Posted by: Virgil Johnson | June 25, 2006 at 11:35 PM
On killing and imagining: one of the great things about kids is how they imagine killing without guilt in a free and healthy way. Sure, it's cartoonish--like the coyote getting up again. But, it's a fantasy. I also imagine being the one killed, but that's usually by a pistol that I hold in my own hand when I've been lax on my meds. Imagining being a telemarketer isn't particularly hard--most of us (who comment here) have or have had dull, poorly paid jobs, and have likely imagined going postal while on or in them.

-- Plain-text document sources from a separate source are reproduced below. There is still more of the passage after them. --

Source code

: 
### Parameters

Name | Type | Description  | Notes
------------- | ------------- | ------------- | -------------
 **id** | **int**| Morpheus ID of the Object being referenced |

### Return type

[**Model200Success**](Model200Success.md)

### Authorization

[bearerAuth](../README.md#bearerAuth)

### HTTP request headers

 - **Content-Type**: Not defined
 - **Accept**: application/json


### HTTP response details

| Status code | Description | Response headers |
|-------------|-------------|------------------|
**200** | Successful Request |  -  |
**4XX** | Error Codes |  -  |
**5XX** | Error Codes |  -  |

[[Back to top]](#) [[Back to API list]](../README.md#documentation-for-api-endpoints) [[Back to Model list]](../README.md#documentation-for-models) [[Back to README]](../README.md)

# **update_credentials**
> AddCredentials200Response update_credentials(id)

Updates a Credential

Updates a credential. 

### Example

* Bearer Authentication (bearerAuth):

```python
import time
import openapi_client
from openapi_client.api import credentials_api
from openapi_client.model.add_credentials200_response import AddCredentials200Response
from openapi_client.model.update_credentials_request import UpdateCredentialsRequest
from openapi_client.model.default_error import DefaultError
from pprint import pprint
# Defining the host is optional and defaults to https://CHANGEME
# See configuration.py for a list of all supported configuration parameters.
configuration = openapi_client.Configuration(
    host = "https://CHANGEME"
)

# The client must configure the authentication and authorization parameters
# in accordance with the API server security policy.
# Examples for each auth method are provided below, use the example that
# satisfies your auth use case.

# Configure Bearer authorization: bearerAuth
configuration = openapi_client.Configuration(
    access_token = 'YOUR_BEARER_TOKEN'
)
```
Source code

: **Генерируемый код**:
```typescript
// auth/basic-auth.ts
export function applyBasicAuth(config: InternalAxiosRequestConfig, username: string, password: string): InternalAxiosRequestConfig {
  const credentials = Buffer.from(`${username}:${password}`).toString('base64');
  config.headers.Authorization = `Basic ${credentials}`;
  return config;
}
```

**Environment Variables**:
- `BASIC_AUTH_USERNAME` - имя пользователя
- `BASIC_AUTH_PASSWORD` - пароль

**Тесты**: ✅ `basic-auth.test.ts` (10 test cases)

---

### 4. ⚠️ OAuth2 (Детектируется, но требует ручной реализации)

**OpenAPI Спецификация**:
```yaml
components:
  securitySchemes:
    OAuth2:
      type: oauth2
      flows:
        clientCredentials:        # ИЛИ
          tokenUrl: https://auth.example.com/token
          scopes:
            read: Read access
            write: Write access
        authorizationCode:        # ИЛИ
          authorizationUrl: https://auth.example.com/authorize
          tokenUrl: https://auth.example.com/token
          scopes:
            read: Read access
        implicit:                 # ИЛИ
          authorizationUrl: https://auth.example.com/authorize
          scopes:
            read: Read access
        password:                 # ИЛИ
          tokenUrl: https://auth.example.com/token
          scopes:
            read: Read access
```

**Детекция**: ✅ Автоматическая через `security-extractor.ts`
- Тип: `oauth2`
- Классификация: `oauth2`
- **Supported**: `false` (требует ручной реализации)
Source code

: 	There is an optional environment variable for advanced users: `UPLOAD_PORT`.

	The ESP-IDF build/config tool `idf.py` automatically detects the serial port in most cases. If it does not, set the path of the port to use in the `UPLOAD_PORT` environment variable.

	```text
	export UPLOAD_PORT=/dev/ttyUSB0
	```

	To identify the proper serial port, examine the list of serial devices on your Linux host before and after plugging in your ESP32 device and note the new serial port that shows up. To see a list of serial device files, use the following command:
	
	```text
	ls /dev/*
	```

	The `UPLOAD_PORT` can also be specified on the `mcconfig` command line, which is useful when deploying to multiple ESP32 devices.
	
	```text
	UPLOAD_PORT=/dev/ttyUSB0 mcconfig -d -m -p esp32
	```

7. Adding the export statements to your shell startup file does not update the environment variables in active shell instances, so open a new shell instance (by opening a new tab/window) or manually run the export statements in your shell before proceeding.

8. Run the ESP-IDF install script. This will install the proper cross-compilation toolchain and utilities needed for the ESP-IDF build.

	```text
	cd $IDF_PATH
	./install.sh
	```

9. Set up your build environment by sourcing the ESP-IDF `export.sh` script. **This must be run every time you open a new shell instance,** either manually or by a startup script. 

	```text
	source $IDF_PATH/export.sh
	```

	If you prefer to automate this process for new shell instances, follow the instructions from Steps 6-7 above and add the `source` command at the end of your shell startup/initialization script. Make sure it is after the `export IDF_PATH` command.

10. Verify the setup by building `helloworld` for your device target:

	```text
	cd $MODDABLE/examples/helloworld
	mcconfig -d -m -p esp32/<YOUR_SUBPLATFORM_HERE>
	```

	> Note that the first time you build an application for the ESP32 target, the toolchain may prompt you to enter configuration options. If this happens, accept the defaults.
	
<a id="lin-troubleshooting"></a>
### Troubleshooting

On proximity and privilege: I am skeptical about trying to prioritze these things. I think it likely that privilege enables us to put some others at a distance even as we become subjects in proximity to others. On unconsciousness: I'm an automaton and fully accept that the unconscious is always the unconscious of the other.
Posted by: Jodi | June 26, 2006 at 01:13 PM
Jodi, I agree with you that prioritizing proximity in some sort of ontological way (as I seemed to be doing) may not be especially useful at this point.
As regarding unconsciousness, what I had in mind in addressing pebird's question was more along the lines of Zizek/Lacan's "extimacy" as opposed to thinking of the other/Other as having a literal being external to us. I will also admit to still having a pretty shaky handle on these ideas.
Posted by: marcegoodman | June 26, 2006 at 02:56 PM
Yes--I thought you had extimacy in mind
Posted by: Jodi | June 26, 2006 at 03:00 PM
Virgil Johnson (see quote below):
Your comments sound very Freirian, and contain an optimism that is sometimes hard to accord with everyday encounters with the privileged. If they indeed can be jolted out of their dreamworld, their dreams are well-armored with reflections on what advocates of the underprivileged consider real. That is, I'm sure that the more sophisticated of the privileged do discuss Freire and others' theses on their 'dream world', and I would like to be a fly on the wall when they do.
Virgil Johnson's original quote:
"Not until they are jolted (however that might be accomplished) out of their dream world, will anything ever take place. This is what history teaches us over and over again - but it also teaches us that at that point it might be too late to salvage any of those good things from their world of privilege.
Posted by: Arabica | June 28, 2006 at 06:56 AM
Arabica, that was very a perceptive observation.
Posted by: Virgil Johnson | June 28, 2006 at 10:09 PM
Hi Jodi,
I hadn't checked out your blog before, but you were on my friend Terri Senft's dissertation committee, and when I found it linked from Bad Subjects I couldn't resist.
However, I come over here, and I'm appalled to see you essentially saying in the first paragraph here that disabled people are universally "unattractive" and "annoying"? Is this actually what you are saying, or are you speaking in a parodic vein?
I'm very tempted to start ranting at you about ableism and not assuming that all of us are alike and theory about bodies, but I'll let you respond to this because I'm hoping that you'll say that you were being parodic.
kathy
(who has many disabilities, is generally thought not to be unattractive although can't vouch for her annoyingness, and is also annoyed by people, but mostly those who are willfully stupid)
Posted by: museumfreak | July 02, 2006 at 05:40 AM
Kathy,
Parodic is not the tone I was going for; rather, it was meant to be self-disparaging, a criticism aimed at myself (and anyone who would identify with this attitude) for finding other people annoying, for being so overly sensitive that most other people seem an imposition to an all too delicate sensibility that needs, actually, to be shocked out of its self regard and self-satisfaction.
I should add that I used the term 'disabled' in a very, very general sense, not having in mind specific bodily abilities.